Segundo ela, ex-diretor prometia passar processos na frente e reservar autorizações em troca de propina

O Estado de S.Paulo

31 de maio de 2012 | 03h10

Em depoimento ao Ministério Público, uma servidora da Secretaria Municipal de Habitação afirmou que já ouviu "centenas" de relatos dentro do órgão sobre supostos pedidos de propina feitos pelo ex-diretor Hussain Aref Saab. Segundo ela, Aref prometia passar processos na frente de outros e reservar autorizações para quem pagasse propina, já que existe limite de construções para cada bairro de São Paulo.

O ex-diretor é investigado por corrupção, enriquecimento ilícito e lavagem de dinheiro por ter acumulado mais de 125 imóveis durante os sete anos em que foi diretor do Departamento de Aprovação de Edificações (Aprov), entre 2005 e 2012. O Estado procurou o advogado de Aref, Augusto Botelho, para comentar o depoimento da servidora, mas ele estava com o celular desligado na noite de ontem. Em processo interno de apuração da Prefeitura, Aref afirmou que não cometeu irregularidades e comprou os imóveis com a renda de estacionamentos da família.

O depoimento da servidora, que é graduada e teve o nome mantido em sigilo, foi o primeiro de funcionários municipais sobre o caso. Ela primeiro falou em dezenas de pedidos de propina, depois corrigiu para centenas. Segundo seu relato, Aref passava pedidos novos de autorização de prédios na frente de outros que há anos esperam análise.

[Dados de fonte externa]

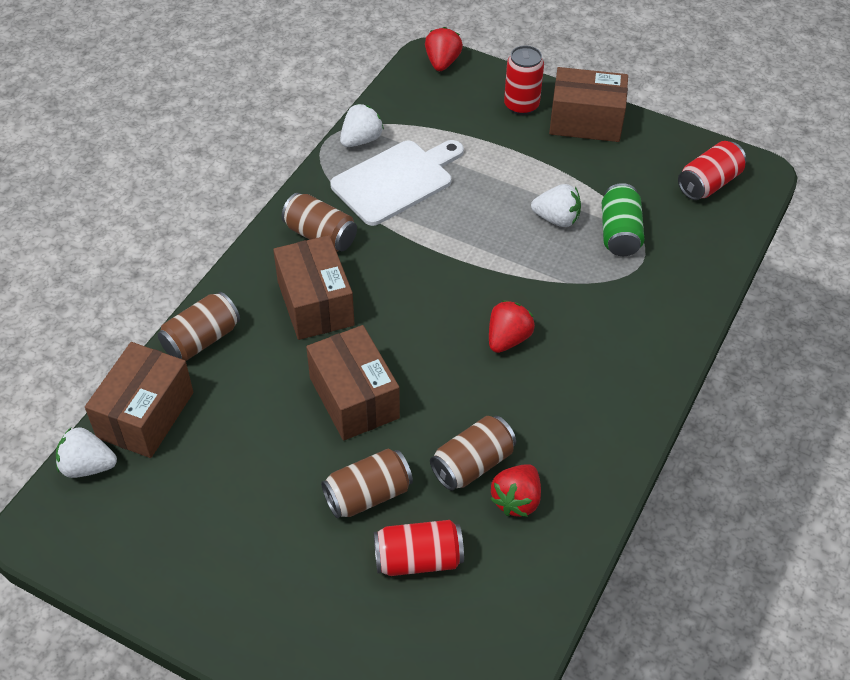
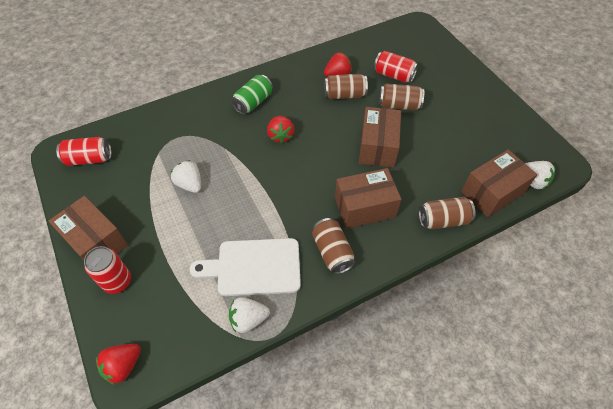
camera: 145 degrees left, 5 degrees up
(315, 303) = (364, 207): brown box -> brown box turned 60 degrees clockwise
(508, 339) = (280, 136): red strawberry -> red strawberry turned 75 degrees counterclockwise
(619, 233) = (168, 158): green can -> green can (253, 102)

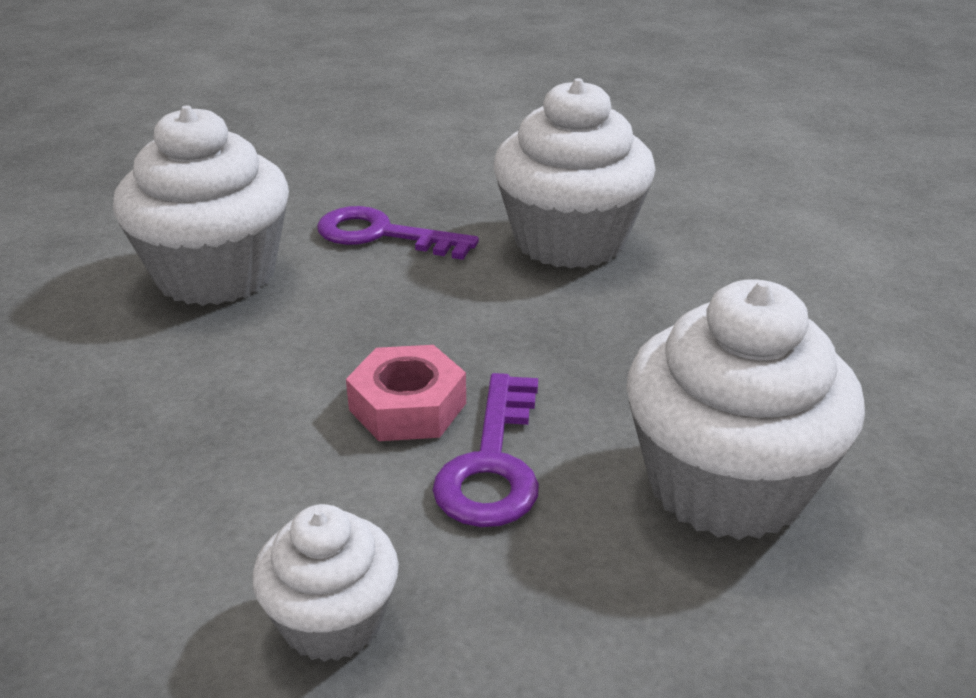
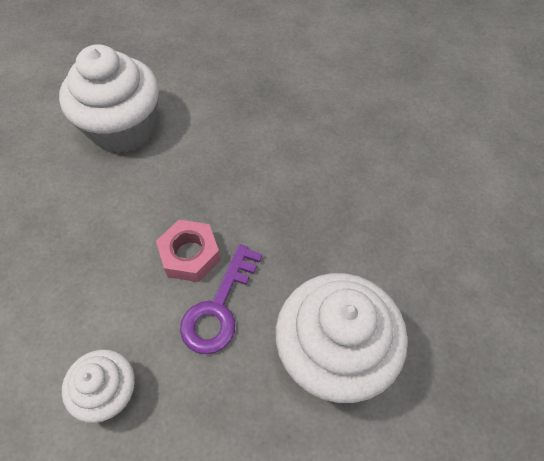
camera: 15 degrees right, 25 degrees up
(382, 235) = (220, 113): purple key -> none
(569, 241) = (324, 139): white cupcake -> none

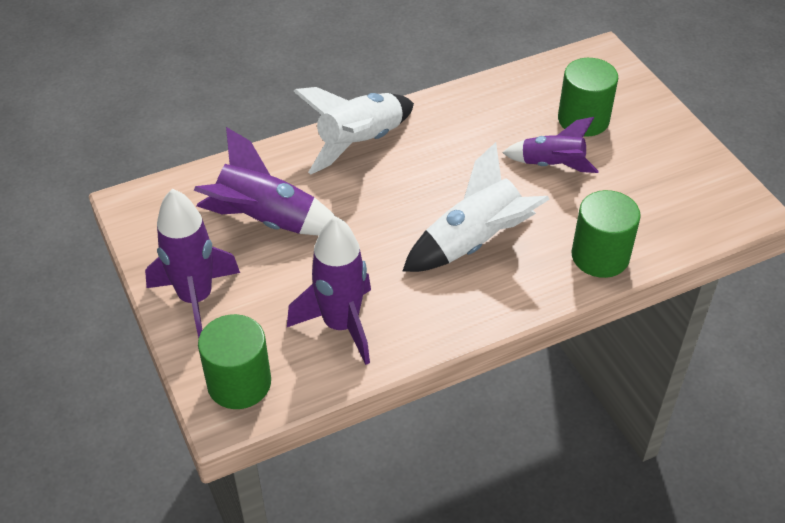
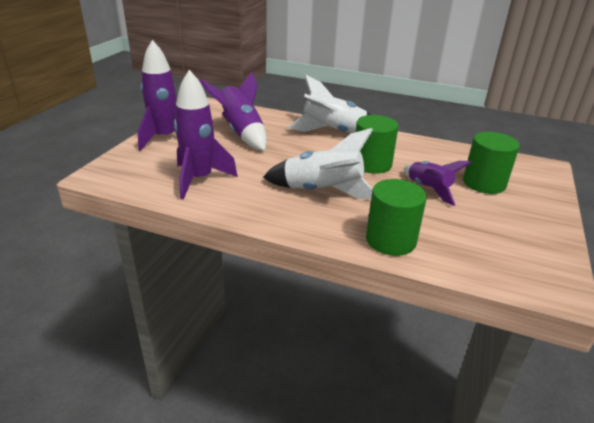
camera: 45 degrees right, 15 degrees down
(239, 383) = (122, 170): green cylinder -> green cylinder (372, 164)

Além disso, o ex-diretor reservaria estoque de outorga onerosa para certas construtoras, sem seguir a ordem dos pedidos. Os estoques são instrumentos previstos na legislação municipal que limitam a quantidade de construções na cidade. Atualmente, 21 dos 96 distritos da capital, como Vila Leopoldina, Lapa, Ipiranga e Mooca, já esgotaram limites e não podem ganhar prédios altos. Vários outros estão com seu estoque no fim, o que ajuda a elevar a procura de construtoras por esses locais.

Segundo o depoimento da servidora, Aref deixaria reservada certa quantidade de estoque para construtoras que pagavam propina, pois o trâmite dos pedidos de alvará de construção pode ultrapassar os dois anos - período no qual a aprovação de outros imóveis poderia acabar com o estoque disponível. Para a Promotoria, a servidora colaborou com a investigação ao ajudar a entender como funcionava o suposto esquema de cobrança de propinas no Aprov. / RODRIGO BURGARELLI e D.Z.